■ BRIEF ■
An exact, complete copy of the lines below is the expected answer.

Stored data

+ + + + +

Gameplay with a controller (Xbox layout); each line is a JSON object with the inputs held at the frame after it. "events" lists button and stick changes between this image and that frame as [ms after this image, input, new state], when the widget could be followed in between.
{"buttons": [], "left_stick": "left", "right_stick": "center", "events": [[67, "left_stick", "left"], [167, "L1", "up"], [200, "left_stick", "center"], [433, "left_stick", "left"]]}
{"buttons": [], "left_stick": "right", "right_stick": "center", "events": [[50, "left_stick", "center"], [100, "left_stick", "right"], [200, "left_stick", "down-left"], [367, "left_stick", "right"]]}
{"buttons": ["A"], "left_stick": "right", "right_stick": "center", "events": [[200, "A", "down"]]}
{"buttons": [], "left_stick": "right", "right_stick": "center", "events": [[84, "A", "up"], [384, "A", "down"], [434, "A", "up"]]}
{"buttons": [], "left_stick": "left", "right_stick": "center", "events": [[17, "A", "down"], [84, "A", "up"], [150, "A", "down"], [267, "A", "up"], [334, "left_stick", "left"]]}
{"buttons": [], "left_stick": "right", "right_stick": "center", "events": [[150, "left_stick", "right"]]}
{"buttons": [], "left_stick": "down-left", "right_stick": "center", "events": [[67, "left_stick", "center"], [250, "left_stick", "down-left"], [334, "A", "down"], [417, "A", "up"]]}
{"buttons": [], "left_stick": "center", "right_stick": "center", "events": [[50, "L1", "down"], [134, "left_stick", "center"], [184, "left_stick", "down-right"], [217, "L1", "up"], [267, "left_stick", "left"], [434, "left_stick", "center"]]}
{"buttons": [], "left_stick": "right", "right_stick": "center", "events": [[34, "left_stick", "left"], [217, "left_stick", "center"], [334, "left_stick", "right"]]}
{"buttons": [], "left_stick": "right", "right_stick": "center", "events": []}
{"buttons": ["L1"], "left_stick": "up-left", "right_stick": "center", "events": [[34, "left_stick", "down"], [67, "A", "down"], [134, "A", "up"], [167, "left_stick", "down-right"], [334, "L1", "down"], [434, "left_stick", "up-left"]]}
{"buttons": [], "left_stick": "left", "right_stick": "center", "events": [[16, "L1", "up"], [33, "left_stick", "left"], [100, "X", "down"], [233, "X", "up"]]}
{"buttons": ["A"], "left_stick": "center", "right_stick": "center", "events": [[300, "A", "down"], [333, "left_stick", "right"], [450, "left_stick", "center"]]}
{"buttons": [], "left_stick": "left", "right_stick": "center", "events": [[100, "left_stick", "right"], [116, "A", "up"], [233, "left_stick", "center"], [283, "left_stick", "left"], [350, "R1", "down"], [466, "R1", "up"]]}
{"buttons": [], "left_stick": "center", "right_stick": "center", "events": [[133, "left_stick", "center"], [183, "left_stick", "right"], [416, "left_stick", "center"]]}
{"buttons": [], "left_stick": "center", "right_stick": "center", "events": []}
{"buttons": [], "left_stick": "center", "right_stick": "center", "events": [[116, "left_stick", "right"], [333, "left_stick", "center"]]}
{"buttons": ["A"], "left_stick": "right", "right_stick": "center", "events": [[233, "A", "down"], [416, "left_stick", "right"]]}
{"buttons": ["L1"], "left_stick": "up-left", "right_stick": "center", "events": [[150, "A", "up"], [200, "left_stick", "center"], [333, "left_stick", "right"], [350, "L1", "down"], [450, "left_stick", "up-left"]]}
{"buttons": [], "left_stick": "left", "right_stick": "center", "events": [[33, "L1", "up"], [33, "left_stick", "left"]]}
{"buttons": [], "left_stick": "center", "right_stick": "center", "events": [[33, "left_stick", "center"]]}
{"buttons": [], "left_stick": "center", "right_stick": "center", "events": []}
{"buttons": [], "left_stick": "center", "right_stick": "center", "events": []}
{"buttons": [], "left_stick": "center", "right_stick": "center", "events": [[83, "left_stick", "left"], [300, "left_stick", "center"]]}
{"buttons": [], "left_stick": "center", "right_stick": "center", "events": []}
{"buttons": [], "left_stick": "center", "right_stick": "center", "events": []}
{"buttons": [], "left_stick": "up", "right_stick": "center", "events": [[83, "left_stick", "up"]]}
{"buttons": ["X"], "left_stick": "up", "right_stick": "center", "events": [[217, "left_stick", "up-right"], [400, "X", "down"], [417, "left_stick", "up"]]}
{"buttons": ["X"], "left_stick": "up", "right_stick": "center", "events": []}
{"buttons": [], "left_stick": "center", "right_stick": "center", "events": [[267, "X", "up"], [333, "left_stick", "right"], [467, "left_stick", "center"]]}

+ + + + +

■ EXPECTED OUTPUT ■
Gameplay with a controller (Xbox layout); each line is a JSON object with the inputs held at the frame after it. "events" lists button and stick changes between this image and that frame as [ms after this image, input, new state], when the widget could be followed in between.
{"buttons": [], "left_stick": "left", "right_stick": "center", "events": [[67, "left_stick", "left"], [167, "L1", "up"], [200, "left_stick", "center"], [433, "left_stick", "left"]]}
{"buttons": [], "left_stick": "right", "right_stick": "center", "events": [[50, "left_stick", "center"], [100, "left_stick", "right"], [200, "left_stick", "down-left"], [367, "left_stick", "right"]]}
{"buttons": ["A"], "left_stick": "right", "right_stick": "center", "events": [[200, "A", "down"]]}
{"buttons": [], "left_stick": "right", "right_stick": "center", "events": [[84, "A", "up"], [384, "A", "down"], [434, "A", "up"]]}
{"buttons": [], "left_stick": "left", "right_stick": "center", "events": [[17, "A", "down"], [84, "A", "up"], [150, "A", "down"], [267, "A", "up"], [334, "left_stick", "left"]]}
{"buttons": [], "left_stick": "right", "right_stick": "center", "events": [[150, "left_stick", "right"]]}
{"buttons": [], "left_stick": "down-left", "right_stick": "center", "events": [[67, "left_stick", "center"], [250, "left_stick", "down-left"], [334, "A", "down"], [417, "A", "up"]]}
{"buttons": [], "left_stick": "center", "right_stick": "center", "events": [[50, "L1", "down"], [134, "left_stick", "center"], [184, "left_stick", "down-right"], [217, "L1", "up"], [267, "left_stick", "left"], [434, "left_stick", "center"]]}
{"buttons": [], "left_stick": "right", "right_stick": "center", "events": [[34, "left_stick", "left"], [217, "left_stick", "center"], [334, "left_stick", "right"]]}
{"buttons": [], "left_stick": "right", "right_stick": "center", "events": []}
{"buttons": ["L1"], "left_stick": "up-left", "right_stick": "center", "events": [[34, "left_stick", "down"], [67, "A", "down"], [134, "A", "up"], [167, "left_stick", "down-right"], [334, "L1", "down"], [434, "left_stick", "up-left"]]}
{"buttons": [], "left_stick": "left", "right_stick": "center", "events": [[16, "L1", "up"], [33, "left_stick", "left"], [100, "X", "down"], [233, "X", "up"]]}
{"buttons": ["A"], "left_stick": "center", "right_stick": "center", "events": [[300, "A", "down"], [333, "left_stick", "right"], [450, "left_stick", "center"]]}
{"buttons": [], "left_stick": "left", "right_stick": "center", "events": [[100, "left_stick", "right"], [116, "A", "up"], [233, "left_stick", "center"], [283, "left_stick", "left"], [350, "R1", "down"], [466, "R1", "up"]]}
{"buttons": [], "left_stick": "center", "right_stick": "center", "events": [[133, "left_stick", "center"], [183, "left_stick", "right"], [416, "left_stick", "center"]]}
{"buttons": [], "left_stick": "center", "right_stick": "center", "events": []}
{"buttons": [], "left_stick": "center", "right_stick": "center", "events": [[116, "left_stick", "right"], [333, "left_stick", "center"]]}
{"buttons": ["A"], "left_stick": "right", "right_stick": "center", "events": [[233, "A", "down"], [416, "left_stick", "right"]]}
{"buttons": ["L1"], "left_stick": "up-left", "right_stick": "center", "events": [[150, "A", "up"], [200, "left_stick", "center"], [333, "left_stick", "right"], [350, "L1", "down"], [450, "left_stick", "up-left"]]}
{"buttons": [], "left_stick": "left", "right_stick": "center", "events": [[33, "L1", "up"], [33, "left_stick", "left"]]}
{"buttons": [], "left_stick": "center", "right_stick": "center", "events": [[33, "left_stick", "center"]]}
{"buttons": [], "left_stick": "center", "right_stick": "center", "events": []}
{"buttons": [], "left_stick": "center", "right_stick": "center", "events": []}
{"buttons": [], "left_stick": "center", "right_stick": "center", "events": [[83, "left_stick", "left"], [300, "left_stick", "center"]]}
{"buttons": [], "left_stick": "center", "right_stick": "center", "events": []}
{"buttons": [], "left_stick": "center", "right_stick": "center", "events": []}
{"buttons": [], "left_stick": "up", "right_stick": "center", "events": [[83, "left_stick", "up"]]}
{"buttons": ["X"], "left_stick": "up", "right_stick": "center", "events": [[217, "left_stick", "up-right"], [400, "X", "down"], [417, "left_stick", "up"]]}
{"buttons": ["X"], "left_stick": "up", "right_stick": "center", "events": []}
{"buttons": [], "left_stick": "center", "right_stick": "center", "events": [[267, "X", "up"], [333, "left_stick", "right"], [467, "left_stick", "center"]]}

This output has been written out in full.